Танюшка видит — неладно с человеком, стала спрашивать: 

— Ты как, дяденька, к нам зашел, пошто топор взял? 

А тот знай стонет да глаза свои трет. Танюшка его и пожалела— зачерпнула ковшик воды, хотела подать, а мужик так и шарахнулся спиной к двери. 

— Ой, не подходи! — Так в сенках и сидел и двери завалил, чтобы Танюшка ненароком не выскочила. А она нашла ход — выбежала через окошко и к суседям. Ну, пришли. Стали спрашивать, что за человек, каким случаем? Тот промигался маленько, объясняет — проходящий-де, милостинку хотел попросить, да что-то с глазами попритчилось. 

- Как солнцем ударило. Думал — вовсе ослепну. От жары, что ли. 

Про топор и камешки Танюшка суседям не сказала. Те и думают: 

"Пустяшное дело.
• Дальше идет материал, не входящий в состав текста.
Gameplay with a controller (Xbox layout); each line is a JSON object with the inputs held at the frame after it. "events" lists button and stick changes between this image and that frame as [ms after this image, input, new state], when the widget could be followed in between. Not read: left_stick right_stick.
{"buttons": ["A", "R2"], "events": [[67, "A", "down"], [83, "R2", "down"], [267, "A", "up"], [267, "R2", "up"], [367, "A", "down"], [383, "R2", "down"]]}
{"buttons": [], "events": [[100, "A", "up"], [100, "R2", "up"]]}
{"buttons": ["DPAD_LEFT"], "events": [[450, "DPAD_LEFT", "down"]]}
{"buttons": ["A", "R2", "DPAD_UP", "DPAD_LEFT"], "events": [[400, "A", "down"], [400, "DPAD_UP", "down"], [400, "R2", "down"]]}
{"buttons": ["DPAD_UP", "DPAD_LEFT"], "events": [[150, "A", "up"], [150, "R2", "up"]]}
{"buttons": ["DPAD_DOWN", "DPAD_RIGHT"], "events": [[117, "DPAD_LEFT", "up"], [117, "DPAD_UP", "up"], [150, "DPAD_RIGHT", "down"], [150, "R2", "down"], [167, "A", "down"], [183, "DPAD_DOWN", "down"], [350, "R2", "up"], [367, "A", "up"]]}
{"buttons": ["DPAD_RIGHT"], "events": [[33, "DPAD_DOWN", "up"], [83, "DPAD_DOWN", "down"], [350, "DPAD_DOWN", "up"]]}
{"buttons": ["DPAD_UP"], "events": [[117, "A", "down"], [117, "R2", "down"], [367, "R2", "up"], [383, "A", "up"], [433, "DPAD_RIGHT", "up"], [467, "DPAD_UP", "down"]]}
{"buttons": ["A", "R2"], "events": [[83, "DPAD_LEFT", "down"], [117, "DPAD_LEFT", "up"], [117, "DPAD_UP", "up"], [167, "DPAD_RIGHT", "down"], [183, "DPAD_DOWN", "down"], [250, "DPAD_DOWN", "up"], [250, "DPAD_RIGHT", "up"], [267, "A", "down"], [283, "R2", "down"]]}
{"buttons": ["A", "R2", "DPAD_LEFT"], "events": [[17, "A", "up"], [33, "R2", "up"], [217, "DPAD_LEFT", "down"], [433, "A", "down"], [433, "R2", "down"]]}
Может, сама же забыла ворота запереть, вот проходящий и зашел, а тут с ним и случилось что-то. Мало ли бывает". 

До Настасьи все-таки проходящего не отпустили. Когда она с сыновьями приехала, этот человек ей рассказал, что суседям рассказывал. Настасья видит — все в сохранности, вязаться не стала. Ушел тот человек, и суседи тоже. 

Тогда Танюшка матери и выложила, как дело было. Тут Настасья и поняла, что за шкатулкой приходил, да взять-то ее, видно, не просто. А сама думает: 

"Оберегать-то ее все-таки покрепче надо". 

Взяла да потихоньку от Танюшки и других робят и зарыла ту шкатулку в голбец (Голбец — подполье; рундук около печки, где делается ход в подполье, обычно зовется голбчик). 

Уехали опять все семейные. Танюшка хватилась шкатулки, а ее быть бывало. Горько это показалось Танюшке, а тут вдруг теплом ее опахнуло. Что за штука? Откуда? Оглянулась, а из-под полу свет. Танюшка испугалась — не пожар ли? Заглянула в голбец, там в одном уголке свет. Схватила ведро, плеснуть хотела — только ведь огня-то нет и дымом не пахнет. Покопалась в том месте, видит — шкатулка. Открыла, а камни-то ровно еще краше стали. Так и горят разными огоньками, и светло от них, как при солнышке. Танюшка и в избу не потащила шкатулку. Тут в голбце и наигралась досыта. 

Так с той поры и повелось. Мать думает: "Вот хорошо спрятала, никто не знает",— а дочь, как домовничать, так и урвет часок поиграть дорогим отцовским подареньем. Насчет продажи Настасья и говорить родне не давала. 

— По миру впору придет — тогда продам. 

Хоть круто ей приходилось,— а укрепилась. Так еще сколько-то годов перемогались, дальше на поправу пошло. Старшие робята стали зарабатывать маленько, да и Танюшка не сложа руки сидела. Она, слышь-ко, научилась шелками да бисером шить. И так научилась, что самолучшие барские мастерицы руками хлопали  — откуда узоры берет, где шелка достает? 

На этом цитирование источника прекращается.